In the CDP, the population was spread out with 20.5% under the age of 18, 5.3% from 18 to 24, 29.8% from 25 to 44, 28.2% from 45 to 64, and 16.1% who were 65 years of age or older. The median age was 42 years. For every 100 females, there were 95.1 males. For every 100 females age 18 and over, there were 92.7 males.

The median income for a household in the CDP was $83,593, and the median income for a family was $101,562. Males had a median income of $62,882 versus $52,284 for females. The per capita income for the CDP was $46,293. About 2.7% of families and 3.4% of the population were below the poverty line, including 2.3% of those under age 18 and 0.8% of those age 65 or over.

==Management of the lake==

Lake Barcroft is privately owned, and managed by the Lake Barcroft Association (LBA); the current homeowners' association. Property owners on the lake and the immediate areas around the lake are bound by a restrictive covenant that also gives them rights to use the lake for recreation. For homeowners who do not own riparian land, there are five private sand beaches and a community park owned by LBA to permit access to the water. All common property is open to people living within the boundaries of the association and their authorized guests. The Lake Barcroft Association employs seasonal lifeguards to protect its beaches during the summer months.

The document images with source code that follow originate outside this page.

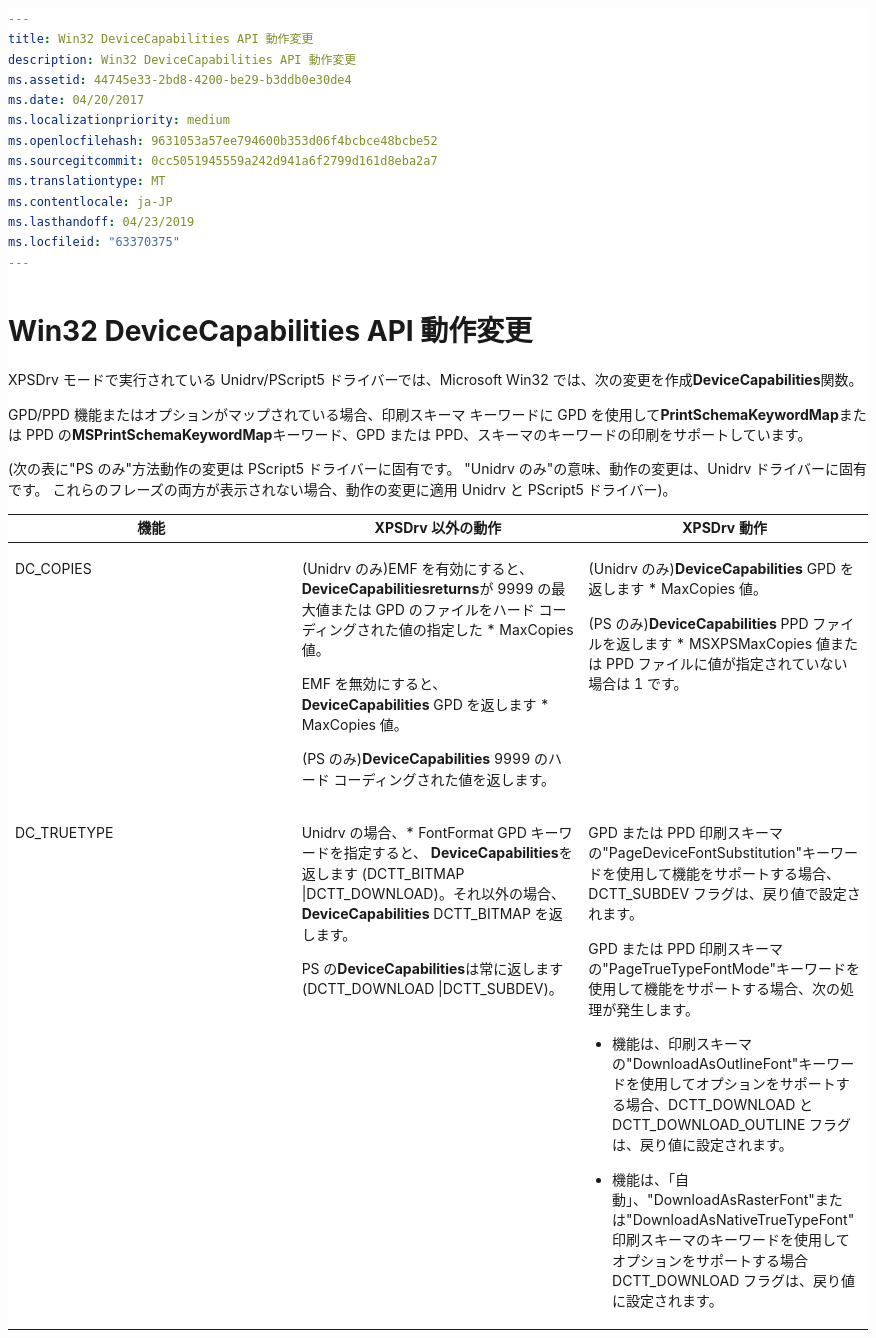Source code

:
 ```yaml
---
title: Win32 DeviceCapabilities API 動作変更
description: Win32 DeviceCapabilities API 動作変更
ms.assetid: 44745e33-2bd8-4200-be29-b3ddb0e30de4
ms.date: 04/20/2017
ms.localizationpriority: medium
ms.openlocfilehash: 9631053a57ee794600b353d06f4bcbce48bcbe52
ms.sourcegitcommit: 0cc5051945559a242d941a6f2799d161d8eba2a7
ms.translationtype: MT
ms.contentlocale: ja-JP
ms.lasthandoff: 04/23/2019
ms.locfileid: "63370375"
---
```

# <a name="win32-devicecapabilities-api-behavior-changes"></a>Win32 DeviceCapabilities API 動作変更


XPSDrv モードで実行されている Unidrv/PScript5 ドライバーでは、Microsoft Win32 では、次の変更を作成**DeviceCapabilities**関数。

GPD/PPD 機能またはオプションがマップされている場合、印刷スキーマ キーワードに GPD を使用して**PrintSchemaKeywordMap**または PPD の**MSPrintSchemaKeywordMap**キーワード、GPD または PPD、スキーマのキーワードの印刷をサポートしています。

(次の表に"PS のみ"方法動作の変更は PScript5 ドライバーに固有です。 "Unidrv のみ"の意味、動作の変更は、Unidrv ドライバーに固有です。 これらのフレーズの両方が表示されない場合、動作の変更に適用 Unidrv と PScript5 ドライバー)。

<table>
<colgroup>
<col width="33%" />
<col width="33%" />
<col width="33%" />
</colgroup>
<thead>
<tr class="header">
<th>機能</th>
<th>XPSDrv 以外の動作</th>
<th>XPSDrv 動作</th>
</tr>
</thead>
<tbody>
<tr class="odd">
<td><p>DC_COPIES</p></td>
<td><p>(Unidrv のみ)EMF を有効にすると、 <strong>DeviceCapabilitiesreturns</strong>が 9999 の最大値または GPD のファイルをハード コーディングされた値の指定した * MaxCopies 値。</p>
<p>EMF を無効にすると、 <strong>DeviceCapabilities</strong> GPD を返します * MaxCopies 値。</p>
<p>(PS のみ)<strong>DeviceCapabilities</strong> 9999 のハード コーディングされた値を返します。</p></td>
<td><p>(Unidrv のみ)<strong>DeviceCapabilities</strong> GPD を返します * MaxCopies 値。</p>
<p>(PS のみ)<strong>DeviceCapabilities</strong> PPD ファイルを返します * MSXPSMaxCopies 値または PPD ファイルに値が指定されていない場合は 1 です。</p></td>
</tr>
<tr class="even">
<td><p>DC_TRUETYPE</p></td>
<td><p>Unidrv の場合、* FontFormat GPD キーワードを指定すると、 <strong>DeviceCapabilities</strong>を返します (DCTT_BITMAP |DCTT_DOWNLOAD)。それ以外の場合、 <strong>DeviceCapabilities</strong> DCTT_BITMAP を返します。</p>
<p>PS の<strong>DeviceCapabilities</strong>は常に返します (DCTT_DOWNLOAD |DCTT_SUBDEV)。</p></td>
<td><p>GPD または PPD 印刷スキーマの"PageDeviceFontSubstitution"キーワードを使用して機能をサポートする場合、DCTT_SUBDEV フラグは、戻り値で設定されます。</p>
<p>GPD または PPD 印刷スキーマの"PageTrueTypeFontMode"キーワードを使用して機能をサポートする場合、次の処理が発生します。</p>
<ul>
<li><p>機能は、印刷スキーマの"DownloadAsOutlineFont"キーワードを使用してオプションをサポートする場合、DCTT_DOWNLOAD と DCTT_DOWNLOAD_OUTLINE フラグは、戻り値に設定されます。</p></li>
<li><p>機能は、「自動」、"DownloadAsRasterFont"または"DownloadAsNativeTrueTypeFont"印刷スキーマのキーワードを使用してオプションをサポートする場合 DCTT_DOWNLOAD フラグは、戻り値に設定されます。</p></li>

The residents organize occasional aquatic festivals, most notably Independence Day fireworks every July 4. Fireworks are fired from one of the beaches, and residents crowd the water in their electric-powered or paddled boats to watch. The Labor Day games are held at two of its beaches to close the summer swimming season.

Internal combustion engines are prohibited on the lake to prevent noise and pollution. Only the lifeguards have access to gas-powered motorboats. Most residents own a small sailboat, canoe, or an electrically powered boat.

==Ecology of the lake==

Lake Barcroft is home to many freshwater species of fish and invertebrate. Largemouth bass were introduced to the lake decades ago, and now the population is self-sustaining. Catfish and bluegill also live in the lake in large numbers. Bryozoa can be observed just below the surface on the edges and in the shallower areas of the lake. Semi-aquatic species such as muskrat, ducks, Canada geese and kingfishers are also common.

As part of the Cameron Run Watershed, the lake receives large amounts of runoff from adjacent parts of suburban Fairfax County. These cause occasional algal blooms. The microbiology of the lake is monitored, and it is considered safe for fishing and swimming.